Amoxicillin is generally recommended for first-line treatment of AOM. The combination drug amoxicillin-clavunate is prescribed for patients who have severe pain or a fever higher than 102.2 degrees (39 degrees Celsius). Other drug classes may be prescribed if a child is allergic to penicillins or does not respond to the initial therapy.

The following guidelines provide general recommendations based on the severity of a child's AOM.

Non-severe Diagnosis (mild to moderate pain and temperature less than 102.2 degrees Farenheit / 39 degrees Celsius).

First-line treatment for non-severe AOM:

  • Amoxicillin 80-90 mg/kg per day orally. Amoxicillin is a penicillin antibiotic.

If the patient has an allergy or a history of non-response to penicillin drugs, one of the following antibiotics may be prescribed:

  • Azithromycin or clarithromycin. These drugs are in the macrolide class and are administered orally.
  • Cefdinir, cefuroxime, or cefpodoxime. These drugs are classified as cephalosporins and are administered orally. They may cause reactions in penicillin-allergic patients.

If the patient does not respond to amoxicillin or alternative antibiotic drugs after 48 to 72 hours, one of the following drugs may be prescribed:

  • Amoxicillin-clavulanate, clindamycin, or ceftriaxone. Ceftriaxone is injected intramuscularly. The other two drugs are administered orally. Each of these drugs is a different type of antibiotic. Amoxicillin-clavulanate (Augmentin) is classified as a penicillin; ceftriaxone (Rocephin) is a cehpalosporin; clindamycin (Cleocin) is a lincosamide.

Severe Diagnosis (moderate to severe pain and temperature of at least 102.2 degrees Farenheit / 39 degrees Celsius).

First-line treatment for severe AOM:

  • Amoxicillin-clavulanate (Augmentin). This agent is known as an augmented penicillin. It works against a wide spectrum of bacteria and is administered orally.

Second-line treatment for severe AOM:

  • Ceftriaxone. Ceftriaxone (Rocephin) is an injectable cephalosporin that may be prescribed as an alternative to amoxicillin-clavulanate, especially for children who have vomiting or other conditions that hamper oral administration.
  • Tympanocentesis or clindamycin. Patients with severe AOM who have failed to respond to amoxicillin-clavulanate after 48 to 72 hours may require the withdrawal of fluid from the ear (tympanocentesis) in order to identify the bacterial strain causing the infection.
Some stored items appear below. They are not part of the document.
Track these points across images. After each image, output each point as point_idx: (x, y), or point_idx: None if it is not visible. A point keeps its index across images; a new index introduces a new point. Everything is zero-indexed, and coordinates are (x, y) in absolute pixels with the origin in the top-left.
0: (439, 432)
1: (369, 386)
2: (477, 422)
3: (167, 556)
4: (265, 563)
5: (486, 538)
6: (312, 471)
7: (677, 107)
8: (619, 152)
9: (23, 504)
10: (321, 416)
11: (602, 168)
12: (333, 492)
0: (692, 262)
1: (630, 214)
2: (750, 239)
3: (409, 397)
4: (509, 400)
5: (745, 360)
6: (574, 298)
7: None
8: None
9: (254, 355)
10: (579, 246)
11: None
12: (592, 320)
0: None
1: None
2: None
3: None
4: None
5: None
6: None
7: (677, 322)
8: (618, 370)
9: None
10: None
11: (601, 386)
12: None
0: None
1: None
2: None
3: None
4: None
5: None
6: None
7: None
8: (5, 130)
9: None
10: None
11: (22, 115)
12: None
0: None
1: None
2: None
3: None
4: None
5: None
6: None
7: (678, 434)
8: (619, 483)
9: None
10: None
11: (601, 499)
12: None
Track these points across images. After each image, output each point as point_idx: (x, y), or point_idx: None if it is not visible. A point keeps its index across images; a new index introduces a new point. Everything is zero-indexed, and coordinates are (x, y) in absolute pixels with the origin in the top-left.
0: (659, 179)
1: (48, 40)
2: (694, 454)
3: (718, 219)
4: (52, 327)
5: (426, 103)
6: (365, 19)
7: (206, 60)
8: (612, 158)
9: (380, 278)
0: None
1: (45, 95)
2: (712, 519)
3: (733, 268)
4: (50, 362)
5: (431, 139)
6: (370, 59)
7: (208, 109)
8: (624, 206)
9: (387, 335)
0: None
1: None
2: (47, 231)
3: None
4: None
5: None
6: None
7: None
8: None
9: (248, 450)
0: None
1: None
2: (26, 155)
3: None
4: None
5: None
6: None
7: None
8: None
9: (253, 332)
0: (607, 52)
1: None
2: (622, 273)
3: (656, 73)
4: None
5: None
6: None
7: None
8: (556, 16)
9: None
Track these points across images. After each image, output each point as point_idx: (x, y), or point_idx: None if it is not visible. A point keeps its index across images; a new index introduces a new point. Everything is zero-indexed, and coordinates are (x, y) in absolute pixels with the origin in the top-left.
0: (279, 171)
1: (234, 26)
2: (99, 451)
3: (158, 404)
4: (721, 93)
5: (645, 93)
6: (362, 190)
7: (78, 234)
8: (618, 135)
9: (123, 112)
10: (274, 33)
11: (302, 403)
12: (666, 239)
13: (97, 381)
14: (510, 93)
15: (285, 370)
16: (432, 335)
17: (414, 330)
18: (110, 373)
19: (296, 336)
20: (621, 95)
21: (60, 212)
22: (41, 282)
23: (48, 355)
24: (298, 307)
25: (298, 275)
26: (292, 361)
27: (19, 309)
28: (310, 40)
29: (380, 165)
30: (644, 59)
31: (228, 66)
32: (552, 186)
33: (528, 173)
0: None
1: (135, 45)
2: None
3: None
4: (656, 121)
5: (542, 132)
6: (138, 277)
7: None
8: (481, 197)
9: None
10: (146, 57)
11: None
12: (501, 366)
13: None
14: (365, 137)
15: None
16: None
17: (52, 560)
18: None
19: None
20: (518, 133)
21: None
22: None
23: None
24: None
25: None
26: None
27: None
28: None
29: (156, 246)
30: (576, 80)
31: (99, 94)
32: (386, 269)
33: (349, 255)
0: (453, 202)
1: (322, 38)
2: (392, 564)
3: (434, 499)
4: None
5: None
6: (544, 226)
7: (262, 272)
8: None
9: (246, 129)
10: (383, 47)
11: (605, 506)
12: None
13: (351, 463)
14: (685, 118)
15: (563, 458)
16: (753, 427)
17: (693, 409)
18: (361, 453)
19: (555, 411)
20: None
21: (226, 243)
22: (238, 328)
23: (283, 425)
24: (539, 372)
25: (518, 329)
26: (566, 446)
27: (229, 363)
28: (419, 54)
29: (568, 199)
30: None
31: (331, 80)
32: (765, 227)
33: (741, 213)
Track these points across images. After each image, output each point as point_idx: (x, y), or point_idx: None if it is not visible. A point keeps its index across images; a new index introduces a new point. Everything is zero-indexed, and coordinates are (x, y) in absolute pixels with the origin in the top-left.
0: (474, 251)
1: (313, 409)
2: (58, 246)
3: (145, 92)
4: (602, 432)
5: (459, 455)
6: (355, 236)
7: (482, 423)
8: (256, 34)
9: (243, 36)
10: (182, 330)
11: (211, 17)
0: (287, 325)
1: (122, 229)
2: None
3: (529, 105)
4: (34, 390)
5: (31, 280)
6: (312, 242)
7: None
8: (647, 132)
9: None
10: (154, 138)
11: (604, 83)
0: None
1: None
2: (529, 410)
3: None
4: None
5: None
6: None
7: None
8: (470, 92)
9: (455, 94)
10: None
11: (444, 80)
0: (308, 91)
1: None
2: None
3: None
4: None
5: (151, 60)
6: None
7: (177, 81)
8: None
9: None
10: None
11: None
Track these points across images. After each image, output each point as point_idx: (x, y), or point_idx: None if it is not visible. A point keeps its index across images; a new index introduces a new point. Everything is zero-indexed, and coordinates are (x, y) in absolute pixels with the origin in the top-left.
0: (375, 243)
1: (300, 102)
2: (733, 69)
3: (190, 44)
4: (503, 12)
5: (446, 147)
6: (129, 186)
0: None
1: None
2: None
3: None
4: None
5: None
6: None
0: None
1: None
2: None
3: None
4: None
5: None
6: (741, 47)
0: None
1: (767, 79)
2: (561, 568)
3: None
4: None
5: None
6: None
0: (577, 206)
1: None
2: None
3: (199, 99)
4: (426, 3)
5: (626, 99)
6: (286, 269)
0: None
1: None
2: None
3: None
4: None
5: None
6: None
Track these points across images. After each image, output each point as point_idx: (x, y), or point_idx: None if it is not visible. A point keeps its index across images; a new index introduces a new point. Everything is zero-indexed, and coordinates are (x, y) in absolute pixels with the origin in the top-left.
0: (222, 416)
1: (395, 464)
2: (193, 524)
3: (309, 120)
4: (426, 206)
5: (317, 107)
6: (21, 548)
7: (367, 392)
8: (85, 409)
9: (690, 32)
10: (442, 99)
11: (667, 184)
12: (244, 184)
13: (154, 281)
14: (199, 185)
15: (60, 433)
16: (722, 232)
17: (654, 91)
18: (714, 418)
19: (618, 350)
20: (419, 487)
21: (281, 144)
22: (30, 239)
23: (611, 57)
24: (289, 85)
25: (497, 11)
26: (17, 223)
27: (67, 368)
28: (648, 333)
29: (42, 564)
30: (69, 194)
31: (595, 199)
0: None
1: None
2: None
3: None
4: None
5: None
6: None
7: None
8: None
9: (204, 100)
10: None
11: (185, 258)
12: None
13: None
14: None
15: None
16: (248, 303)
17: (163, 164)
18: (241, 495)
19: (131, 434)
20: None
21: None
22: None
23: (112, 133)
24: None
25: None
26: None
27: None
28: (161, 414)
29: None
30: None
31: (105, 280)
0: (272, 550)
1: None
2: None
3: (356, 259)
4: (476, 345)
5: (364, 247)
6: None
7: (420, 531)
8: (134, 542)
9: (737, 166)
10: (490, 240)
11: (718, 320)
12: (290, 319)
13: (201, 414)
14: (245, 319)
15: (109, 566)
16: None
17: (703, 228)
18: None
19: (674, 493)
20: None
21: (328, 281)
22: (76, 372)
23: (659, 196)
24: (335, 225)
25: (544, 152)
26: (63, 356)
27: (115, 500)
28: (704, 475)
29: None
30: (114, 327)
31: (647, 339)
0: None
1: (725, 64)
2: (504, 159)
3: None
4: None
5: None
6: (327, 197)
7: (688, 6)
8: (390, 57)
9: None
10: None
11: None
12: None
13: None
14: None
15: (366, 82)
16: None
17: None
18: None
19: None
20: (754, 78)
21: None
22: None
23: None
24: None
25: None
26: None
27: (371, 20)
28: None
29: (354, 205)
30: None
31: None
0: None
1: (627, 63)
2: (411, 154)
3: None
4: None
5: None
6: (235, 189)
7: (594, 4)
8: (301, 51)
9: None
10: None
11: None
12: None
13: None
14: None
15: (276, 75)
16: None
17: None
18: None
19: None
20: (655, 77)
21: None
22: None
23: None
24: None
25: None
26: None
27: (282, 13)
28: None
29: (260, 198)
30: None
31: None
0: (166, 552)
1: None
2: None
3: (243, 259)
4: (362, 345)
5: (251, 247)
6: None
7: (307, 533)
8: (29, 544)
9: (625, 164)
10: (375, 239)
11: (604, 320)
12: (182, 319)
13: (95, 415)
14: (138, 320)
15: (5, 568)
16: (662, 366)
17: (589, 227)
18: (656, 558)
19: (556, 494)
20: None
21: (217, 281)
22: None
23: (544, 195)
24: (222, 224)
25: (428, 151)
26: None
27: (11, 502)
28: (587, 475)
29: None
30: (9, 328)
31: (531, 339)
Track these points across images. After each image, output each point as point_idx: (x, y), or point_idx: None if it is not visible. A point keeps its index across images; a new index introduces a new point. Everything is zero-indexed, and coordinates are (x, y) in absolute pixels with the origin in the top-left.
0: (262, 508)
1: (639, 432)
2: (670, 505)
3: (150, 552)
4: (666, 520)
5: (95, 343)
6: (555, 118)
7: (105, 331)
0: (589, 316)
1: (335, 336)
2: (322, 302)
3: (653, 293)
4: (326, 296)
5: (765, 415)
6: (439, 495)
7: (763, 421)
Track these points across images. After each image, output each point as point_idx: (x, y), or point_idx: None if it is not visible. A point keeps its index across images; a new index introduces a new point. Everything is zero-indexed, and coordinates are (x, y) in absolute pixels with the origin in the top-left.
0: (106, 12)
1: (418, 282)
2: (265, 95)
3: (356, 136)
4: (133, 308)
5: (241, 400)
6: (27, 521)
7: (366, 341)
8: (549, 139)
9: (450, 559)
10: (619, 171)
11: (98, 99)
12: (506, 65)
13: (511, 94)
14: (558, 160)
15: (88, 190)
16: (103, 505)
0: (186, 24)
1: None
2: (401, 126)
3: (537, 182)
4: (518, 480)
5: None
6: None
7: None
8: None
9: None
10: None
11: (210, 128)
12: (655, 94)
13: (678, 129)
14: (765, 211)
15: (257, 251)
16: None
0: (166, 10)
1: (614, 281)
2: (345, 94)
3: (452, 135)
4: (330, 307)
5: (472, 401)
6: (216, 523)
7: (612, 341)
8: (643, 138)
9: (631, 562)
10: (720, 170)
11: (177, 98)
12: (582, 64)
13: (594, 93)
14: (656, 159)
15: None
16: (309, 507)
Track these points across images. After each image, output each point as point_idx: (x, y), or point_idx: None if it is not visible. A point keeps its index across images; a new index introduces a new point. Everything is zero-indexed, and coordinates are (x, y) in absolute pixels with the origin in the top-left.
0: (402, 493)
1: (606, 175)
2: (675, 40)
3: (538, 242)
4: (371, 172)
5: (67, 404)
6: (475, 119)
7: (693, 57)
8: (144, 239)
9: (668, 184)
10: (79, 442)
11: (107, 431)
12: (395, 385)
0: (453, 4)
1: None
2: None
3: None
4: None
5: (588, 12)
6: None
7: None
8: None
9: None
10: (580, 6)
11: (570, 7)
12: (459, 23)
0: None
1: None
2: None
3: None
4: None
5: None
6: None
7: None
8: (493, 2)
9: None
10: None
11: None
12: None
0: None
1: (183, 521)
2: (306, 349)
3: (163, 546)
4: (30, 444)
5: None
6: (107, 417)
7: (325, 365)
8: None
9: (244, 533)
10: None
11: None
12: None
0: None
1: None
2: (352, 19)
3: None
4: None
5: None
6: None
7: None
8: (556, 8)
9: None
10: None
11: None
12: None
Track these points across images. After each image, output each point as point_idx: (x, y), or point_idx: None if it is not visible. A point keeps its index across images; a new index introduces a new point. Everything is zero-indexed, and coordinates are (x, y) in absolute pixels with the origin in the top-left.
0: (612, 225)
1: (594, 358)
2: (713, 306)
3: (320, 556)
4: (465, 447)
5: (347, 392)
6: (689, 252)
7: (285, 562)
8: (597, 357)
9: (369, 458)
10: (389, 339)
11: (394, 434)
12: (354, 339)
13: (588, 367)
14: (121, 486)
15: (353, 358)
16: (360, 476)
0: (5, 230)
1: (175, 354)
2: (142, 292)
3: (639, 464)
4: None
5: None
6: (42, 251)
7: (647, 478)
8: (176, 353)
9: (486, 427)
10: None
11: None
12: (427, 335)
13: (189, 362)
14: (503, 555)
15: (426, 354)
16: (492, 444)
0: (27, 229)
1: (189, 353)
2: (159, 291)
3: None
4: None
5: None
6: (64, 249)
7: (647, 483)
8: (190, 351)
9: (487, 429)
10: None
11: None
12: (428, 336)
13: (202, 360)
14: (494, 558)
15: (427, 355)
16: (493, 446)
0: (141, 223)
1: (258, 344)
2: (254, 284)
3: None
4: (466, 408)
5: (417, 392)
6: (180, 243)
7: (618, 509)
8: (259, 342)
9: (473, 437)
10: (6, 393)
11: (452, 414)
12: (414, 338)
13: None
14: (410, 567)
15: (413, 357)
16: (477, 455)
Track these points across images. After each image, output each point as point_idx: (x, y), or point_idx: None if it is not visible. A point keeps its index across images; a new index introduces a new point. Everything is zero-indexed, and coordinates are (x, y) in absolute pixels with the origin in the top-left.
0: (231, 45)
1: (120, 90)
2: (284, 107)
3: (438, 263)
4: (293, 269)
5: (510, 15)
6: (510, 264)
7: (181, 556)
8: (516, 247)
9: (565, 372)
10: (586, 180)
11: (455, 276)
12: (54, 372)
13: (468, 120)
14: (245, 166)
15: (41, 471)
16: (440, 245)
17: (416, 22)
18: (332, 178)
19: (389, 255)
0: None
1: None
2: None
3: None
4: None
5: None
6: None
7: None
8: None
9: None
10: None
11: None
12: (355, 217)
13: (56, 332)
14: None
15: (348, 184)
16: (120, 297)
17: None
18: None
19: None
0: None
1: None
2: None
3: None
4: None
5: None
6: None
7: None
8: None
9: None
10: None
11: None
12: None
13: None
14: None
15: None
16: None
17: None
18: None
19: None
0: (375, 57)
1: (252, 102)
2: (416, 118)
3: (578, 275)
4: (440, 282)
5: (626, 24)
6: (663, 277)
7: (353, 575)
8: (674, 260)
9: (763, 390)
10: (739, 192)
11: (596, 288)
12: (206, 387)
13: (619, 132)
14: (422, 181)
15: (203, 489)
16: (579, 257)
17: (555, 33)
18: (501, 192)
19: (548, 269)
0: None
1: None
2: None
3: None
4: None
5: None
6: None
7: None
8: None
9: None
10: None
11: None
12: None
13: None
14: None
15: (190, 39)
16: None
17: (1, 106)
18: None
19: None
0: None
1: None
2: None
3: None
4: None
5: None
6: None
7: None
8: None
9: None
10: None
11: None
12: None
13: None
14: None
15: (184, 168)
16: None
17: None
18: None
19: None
If tympanocentesis cannot be performed, clindamycin may be prescribed orally to treat penicillin-resistant pathogens that have not responded to prior drug therapy.

Side Effects of Antibiotics

  • The most common side effects of nearly all antibiotics are gastrointestinal problems, including cramps, nausea, vomiting, and diarrhea. This can be a significant problem in infants and small children. One study reported that giving such children a soy-based formula that contained fiber (Isomil DF) was helpful in reducing these side effects.
  • Allergic reactions can also occur with all antibiotics but are most common with medications derived from penicillin or sulfa. These reactions can range from mild skin rashes to rare but severe, even life-threatening anaphylactic shock.
  • Some drugs, including certain over-the-counter medications, interact with antibiotics; patients should report to the physician all medications they are taking.